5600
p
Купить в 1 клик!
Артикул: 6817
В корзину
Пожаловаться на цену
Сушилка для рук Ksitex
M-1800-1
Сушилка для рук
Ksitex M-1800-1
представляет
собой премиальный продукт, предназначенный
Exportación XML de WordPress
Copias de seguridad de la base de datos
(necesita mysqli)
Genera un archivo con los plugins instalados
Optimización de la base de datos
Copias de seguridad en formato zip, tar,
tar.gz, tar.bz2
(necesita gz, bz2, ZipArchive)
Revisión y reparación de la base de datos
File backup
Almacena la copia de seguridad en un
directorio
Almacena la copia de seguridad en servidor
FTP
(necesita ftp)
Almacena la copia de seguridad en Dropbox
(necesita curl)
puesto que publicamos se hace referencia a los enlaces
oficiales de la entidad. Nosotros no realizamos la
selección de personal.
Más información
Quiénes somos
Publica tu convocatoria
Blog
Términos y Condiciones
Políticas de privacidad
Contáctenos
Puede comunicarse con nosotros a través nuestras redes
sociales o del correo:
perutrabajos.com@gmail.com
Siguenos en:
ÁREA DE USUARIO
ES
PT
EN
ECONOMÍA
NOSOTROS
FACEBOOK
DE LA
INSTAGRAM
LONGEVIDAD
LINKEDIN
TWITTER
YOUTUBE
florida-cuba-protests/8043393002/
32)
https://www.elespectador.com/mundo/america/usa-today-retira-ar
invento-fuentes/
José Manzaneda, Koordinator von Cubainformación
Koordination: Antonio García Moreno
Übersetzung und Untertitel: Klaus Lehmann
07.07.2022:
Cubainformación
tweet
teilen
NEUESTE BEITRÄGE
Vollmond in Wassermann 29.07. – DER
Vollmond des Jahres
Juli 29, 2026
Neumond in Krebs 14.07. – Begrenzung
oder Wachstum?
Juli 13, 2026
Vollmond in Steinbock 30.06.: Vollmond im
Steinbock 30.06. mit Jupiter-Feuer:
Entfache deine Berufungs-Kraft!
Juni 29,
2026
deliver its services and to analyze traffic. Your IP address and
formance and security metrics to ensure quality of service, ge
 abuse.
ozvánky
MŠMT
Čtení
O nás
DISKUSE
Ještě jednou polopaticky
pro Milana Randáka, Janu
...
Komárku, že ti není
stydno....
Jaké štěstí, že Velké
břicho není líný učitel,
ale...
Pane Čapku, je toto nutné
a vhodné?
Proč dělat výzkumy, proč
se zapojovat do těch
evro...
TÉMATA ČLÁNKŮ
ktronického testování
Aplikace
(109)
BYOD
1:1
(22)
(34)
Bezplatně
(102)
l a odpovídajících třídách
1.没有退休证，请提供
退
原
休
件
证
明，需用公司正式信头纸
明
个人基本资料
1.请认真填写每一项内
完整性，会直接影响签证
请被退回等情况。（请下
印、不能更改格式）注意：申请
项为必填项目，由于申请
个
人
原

====

Work to be completed:
Repeat only what runs from the line holding "Contáctenos" to the end of the data, keeping every line exactly as written, first and last included.

Task answer:
Contáctenos
Puede comunicarse con nosotros a través nuestras redes
sociales o del correo:
perutrabajos.com@gmail.com
Siguenos en:
ÁREA DE USUARIO
ES
PT
EN
ECONOMÍA
NOSOTROS
FACEBOOK
DE LA
INSTAGRAM
LONGEVIDAD
LINKEDIN
TWITTER
YOUTUBE
florida-cuba-protests/8043393002/
32)
https://www.elespectador.com/mundo/america/usa-today-retira-ar
invento-fuentes/
José Manzaneda, Koordinator von Cubainformación
Koordination: Antonio García Moreno
Übersetzung und Untertitel: Klaus Lehmann
07.07.2022:
Cubainformación
tweet
teilen
NEUESTE BEITRÄGE
Vollmond in Wassermann 29.07. – DER
Vollmond des Jahres
Juli 29, 2026
Neumond in Krebs 14.07. – Begrenzung
oder Wachstum?
Juli 13, 2026
Vollmond in Steinbock 30.06.: Vollmond im
Steinbock 30.06. mit Jupiter-Feuer:
Entfache deine Berufungs-Kraft!
Juni 29,
2026
deliver its services and to analyze traffic. Your IP address and
formance and security metrics to ensure quality of service, ge
 abuse.
ozvánky
MŠMT
Čtení
O nás
DISKUSE
Ještě jednou polopaticky
pro Milana Randáka, Janu
...
Komárku, že ti není
stydno....
Jaké štěstí, že Velké
břicho není líný učitel,
ale...
Pane Čapku, je toto nutné
a vhodné?
Proč dělat výzkumy, proč
se zapojovat do těch
evro...
TÉMATA ČLÁNKŮ
ktronického testování
Aplikace
(109)
BYOD
1:1
(22)
(34)
Bezplatně
(102)
l a odpovídajících třídách
1.没有退休证，请提供
退
原
休
件
证
明，需用公司正式信头纸
明
个人基本资料
1.请认真填写每一项内
完整性，会直接影响签证
请被退回等情况。（请下
印、不能更改格式）注意：申请
项为必填项目，由于申请
个
人
原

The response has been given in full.